Work item –
Copy exactly the lines of the material below that run from the one containing "Table III. Kinetic parameter." through the one containing "Figure 2. Dimensions". Copy no other lines.

Supplied material –
***

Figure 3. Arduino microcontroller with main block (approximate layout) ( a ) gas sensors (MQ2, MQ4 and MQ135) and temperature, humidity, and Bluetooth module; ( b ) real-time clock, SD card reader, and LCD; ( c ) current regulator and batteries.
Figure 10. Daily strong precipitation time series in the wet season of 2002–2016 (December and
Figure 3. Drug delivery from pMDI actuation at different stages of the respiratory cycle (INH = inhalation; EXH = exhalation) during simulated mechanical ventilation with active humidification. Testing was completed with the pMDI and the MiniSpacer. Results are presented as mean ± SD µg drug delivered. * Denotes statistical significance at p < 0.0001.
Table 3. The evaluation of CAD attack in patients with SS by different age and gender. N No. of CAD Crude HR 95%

***

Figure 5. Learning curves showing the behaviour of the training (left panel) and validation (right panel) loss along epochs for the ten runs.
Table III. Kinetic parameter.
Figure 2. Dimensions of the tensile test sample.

***

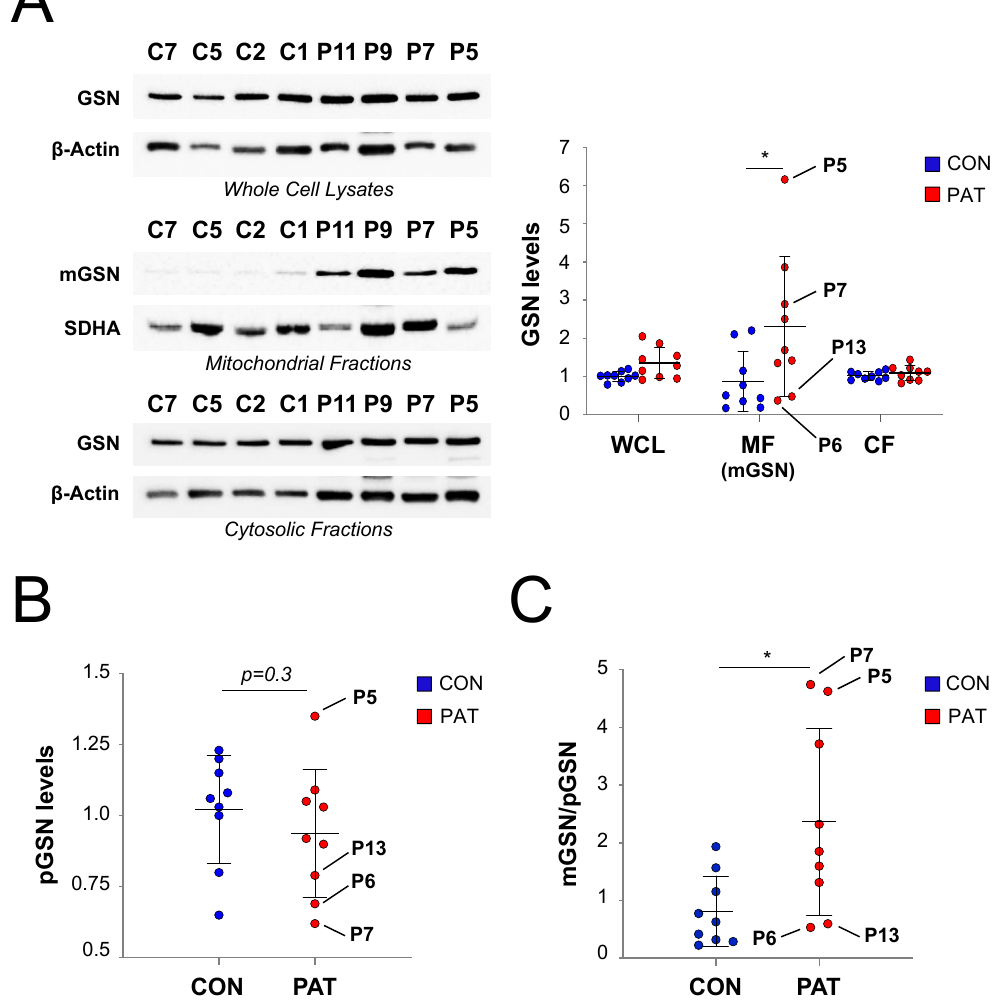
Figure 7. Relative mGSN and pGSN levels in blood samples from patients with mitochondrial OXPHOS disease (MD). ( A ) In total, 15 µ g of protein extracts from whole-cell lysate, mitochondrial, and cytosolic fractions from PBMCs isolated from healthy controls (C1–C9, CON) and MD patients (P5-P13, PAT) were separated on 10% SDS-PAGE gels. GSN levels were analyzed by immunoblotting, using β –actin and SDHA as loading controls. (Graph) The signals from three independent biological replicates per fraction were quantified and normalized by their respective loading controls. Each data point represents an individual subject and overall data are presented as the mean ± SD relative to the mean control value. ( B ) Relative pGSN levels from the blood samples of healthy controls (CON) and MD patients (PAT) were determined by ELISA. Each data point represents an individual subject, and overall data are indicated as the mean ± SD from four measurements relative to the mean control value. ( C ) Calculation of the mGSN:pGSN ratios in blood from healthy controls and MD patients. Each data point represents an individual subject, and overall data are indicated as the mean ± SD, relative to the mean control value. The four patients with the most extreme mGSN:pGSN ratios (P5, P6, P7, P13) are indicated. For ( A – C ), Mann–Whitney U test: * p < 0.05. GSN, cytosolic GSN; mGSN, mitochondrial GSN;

***

Result of this task –
Table III. Kinetic parameter.
Figure 2. Dimensions of the tensile test sample.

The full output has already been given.